The nozzle orifice extending in the axial direction of the nozzle 1 comprises the discharge orifice (or spray opening) 15 opening in an elliptical shape (or configuration) at the above-mentioned curved concave surface 14, a conical flow path P5 formed in the nozzle tip 12 and formed by a tapered segment (or conical inclined wall) 16 that extends while rectilinearly enlarging in diameter towards the upstream direction along the axial line from the discharge orifice 15, and a cylindrical flow path P4 formed by the bushing 17 and being continuous in the upstream direction with the inner diameter being substantially the same along the axial direction from the upstream end of the tapered segment 16. That is, the flow path (nozzle orifice) of the nozzle 1 comprises the discharge orifice 15 opening in an elliptical shape at the curved concave surface 14 at the front end, the tapered flow path (or conical flow path) P5 extending towards the upstream side from the discharge orifice while spreading or expanding at a predetermined taper angle θ due to the tapered side wall (conical side wall) 16, and large-diameter cylindrical flow paths (flow paths extending from the upstream end of the tapered flow path P5 to the upstream end of the rectifying unit 4) P4 to P1, and the large-diameter cylindrical flow paths extend from the upstream end of the tapered flow path with the inner diameter being substantially the same due to the annular side wall of the bushing 17. The flow paths that extend from the upstream end of the tapered segment 16 with the inner diameter being substantially the same (in the present embodiment, the cylindrical flow paths P3 and P4 extending from the upstream end of the large-diameter segment to the downstream end of the gradually inclined flow path P2) may be arranged as a large-diameter segment 18.
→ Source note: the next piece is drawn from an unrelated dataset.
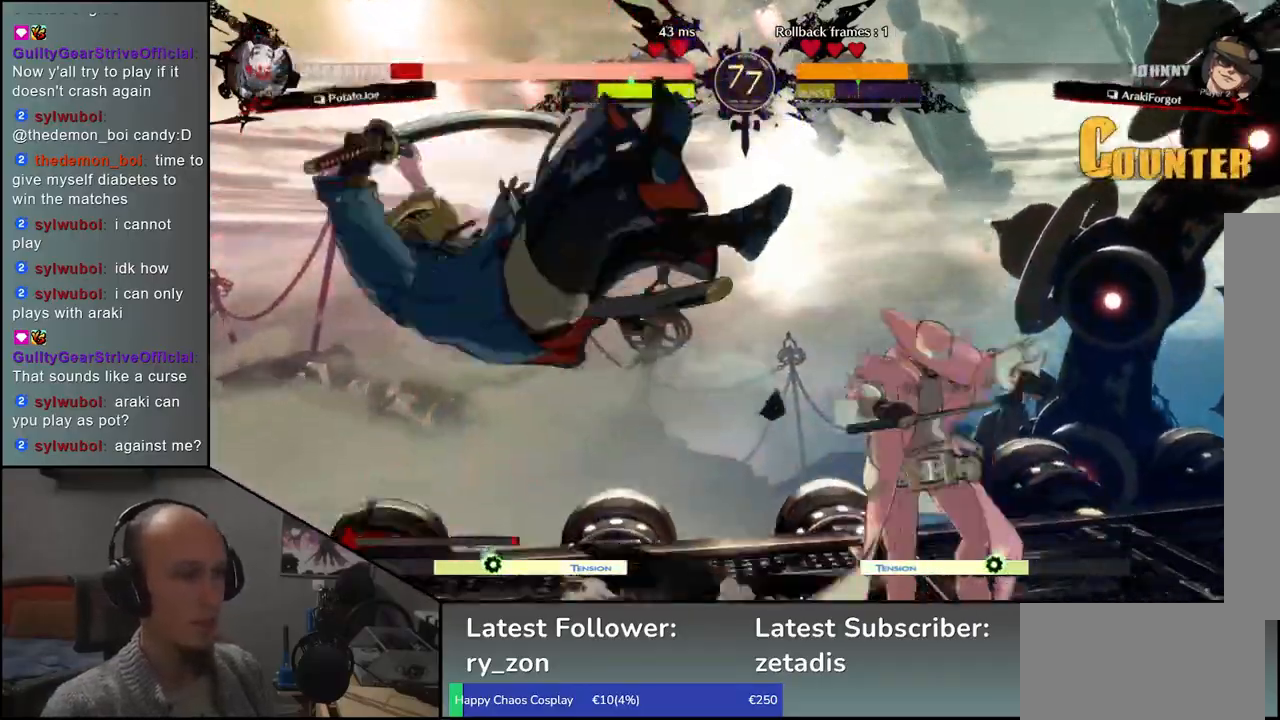
{"buttons": [], "left_stick": "left", "events": []}
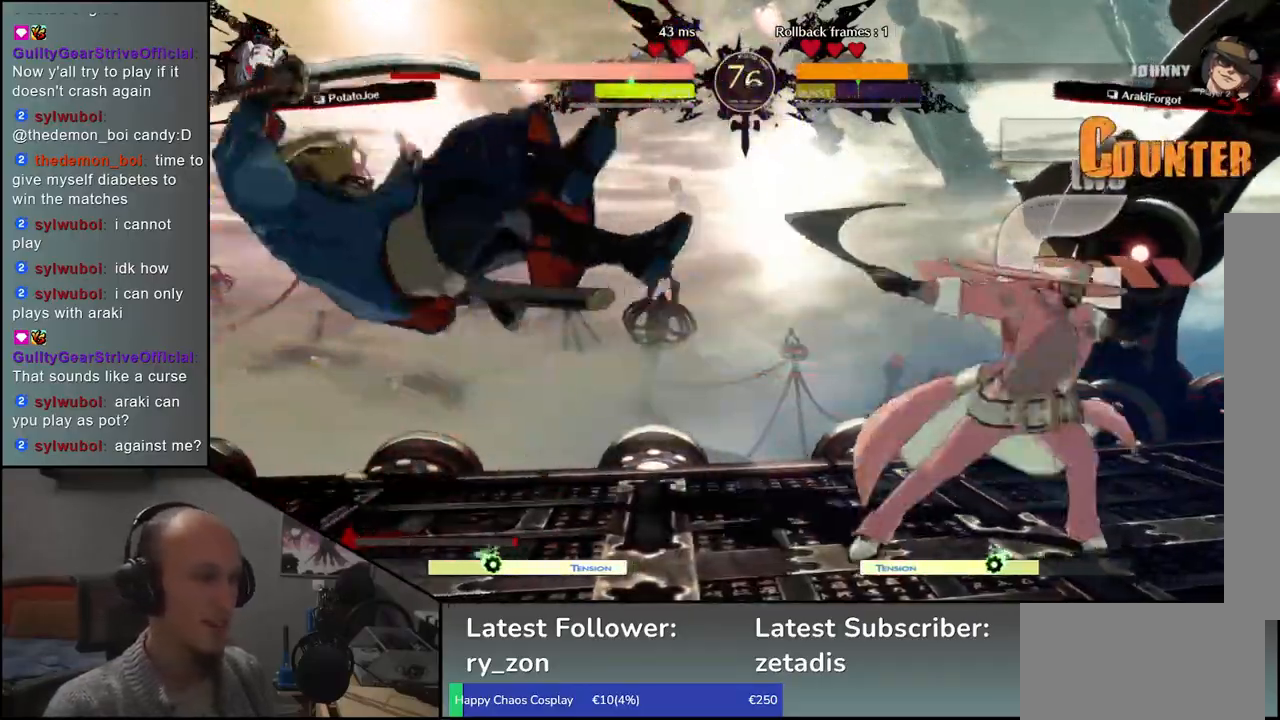
{"buttons": [], "left_stick": "left", "events": []}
Furthermore, the discharge orifice 15 of elliptical shape is formed to have a major diameter relative to minor diameter ratio of about 1.5 to 1.8, and in regard to the relationship of the discharge orifice 15 of elliptical shape and the large-diameter segment 18, the ratio (D1/D2) of the inner diameter D1 of large-diameter segment 18 (the cylindrical flow path P3 and P4, or the downstream end of the inclined flow path P2 extending towards the downstream direction from the rectifying unit) relative to the minor diameter D2 of the discharge orifice 15 is set to about 4.5 to 6.9 in order to make the nozzle compact. Furthermore in order to increase the collisional force even at a low pressure and/or a low flow rate, the angle (taper angle) θ of the tapered segment 16 is formed to about 45 to 55°.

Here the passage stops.